++++ Фрагмент документа

Вообще <вывоз> обыкновенно представляет из себя вовсе не <излишек> - даже если вначале вывозная торговля и имела действительно такое происхождение. Басня о босом сапожнике и оборванном портном так же справедлива по отношению к народам, как была когда–то справедлива по отношению к ремесленнику. Вывозят вообще необходимое, нужное самой стране, и происходит это оттого, что рабочие не могут купить на свою заработную плату того, что они произвели, раз им приходится, покупая товар, платить и ренту, и прибыль, и проценты капиталисту и банкиру.
Неудовлетворенной остается не только все растущая потребность благосостояния; но очень часто и потребность в самом необходимом. А поэтому и перепроизводства (по крайней мере, в этом смысле) не существует: оно есть не что иное, как изобретение теоретиков политической экономии.
Экономисты единогласно уверяют нас, что из всех экономических <законов> наиболее твердо установленный — это тот, что <человек производит больше, чем потребляет>, т. е. что после того, как он потратит на свою жизнь продукты своего труда, у него остается еще некоторый излишек. Одна семья земледельцев, например, производит достаточно, чтобы прокормить несколько семей.[57]
Эта часто повторяемая фраза кажется нам тоже лишенной всякого смысла. Если бы она означала, что каждое поколение оставляет что–нибудь последующим поколениям, то она была бы справедлива.
В самом деле, крестьянин сажает дерево, которое проживет тридцать, сорок или сто лет и с которого его внуки все еще будут рвать плоды. Если он расчистил клочок нови, он увеличил этим наследство грядущих поколений. Дорога, мост, канал, дом и находящаяся в нем мебель — все это богатства, завещанные следующим поколениям.
Но речь идет не об этом. Нам говорят, что крестьянин производит больше хлеба, чем потребляет.
Вернее было бы сказать, что так как государство всегда брало с него значительную долю его жатвы в виде налогов, духовенство — в виде десятины, а барин — в виде оброка или арендной платы, то создался целый класс людей, которые в былые времена потребляли то, что производили (за исключением того, что оставлялось ими в запас, или того, что они делали впрок, для своих же детей и внуков), но которые теперь принуждены кормиться с грехом пополам и недоедать, потому что львиную долю того, что они выращивают, берут у них государство, землевладелец, священник и ростовщик.
Мы предпочитаем поэтому сказать, что крестьянин потребляет меньше, чем производит, потому что его заставляют продавать все, что у него есть лучшего, а себе оставлять ровно столько, сколько крайне необходимо на скудное пропитание. И всякий поймет, что так сказать несравненно вернее, а вместе с тем и полезнее, потому что заставляет задуматься над причиною крестьянской нищеты.

++++++++

◆ Вопросы и задания:
1 – Верните из отрывка о вывозе и излишке участок между словами «Неудовлетворенной остается не» и «теоретиков политической экономии.» включительно.
2 – Почему, согласно отрывку о вывозе и излишке, страна вывозит то, что необходимо ей самой?
Строки, приведённые далее, никак не связаны с отрывком о вывозе и излишке.

++++ Исследуемые данные

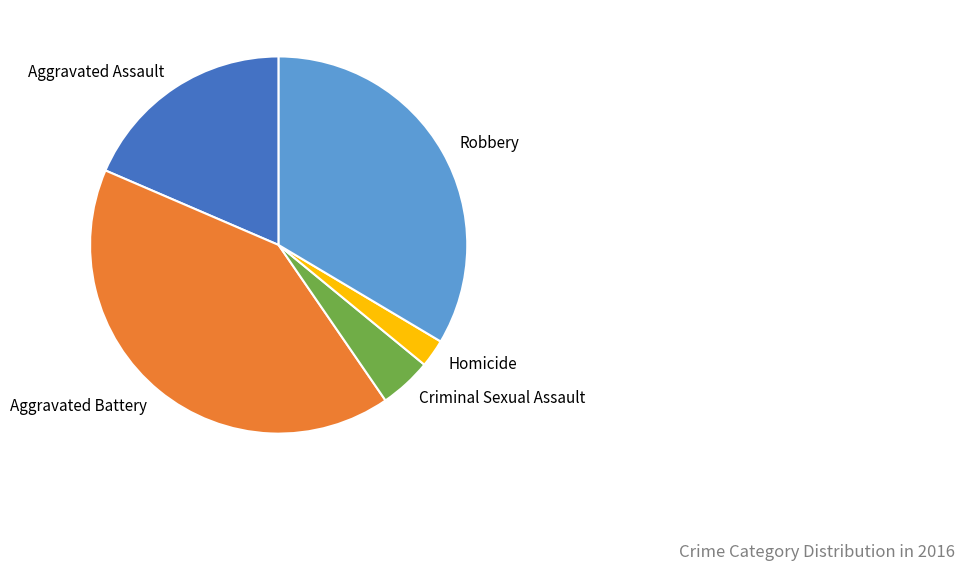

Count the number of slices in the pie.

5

++++++++
++++ Исследуемые данные

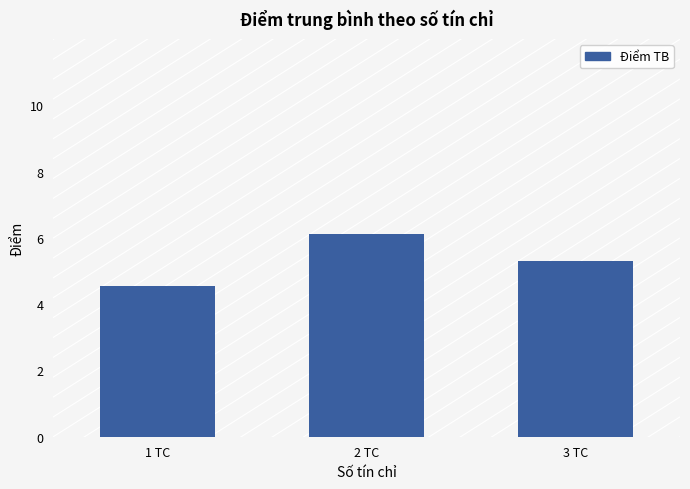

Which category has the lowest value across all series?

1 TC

++++++++

◆ Ответы к заданиям:
1 –
Неудовлетворенной остается не только все растущая потребность благосостояния; но очень часто и потребность в самом необходимом. А поэтому и перепроизводства (по крайней мере, в этом смысле) не существует: оно есть не что иное, как изобретение теоретиков политической экономии.

2 – Рабочие не могут купить на свою заработную плату то, что они произвели. Покупая товар, они вынуждены платить ещё ренту, прибыль и проценты капиталисту и банкиру. Поэтому вывозится не излишек, а то, что нужно самой стране.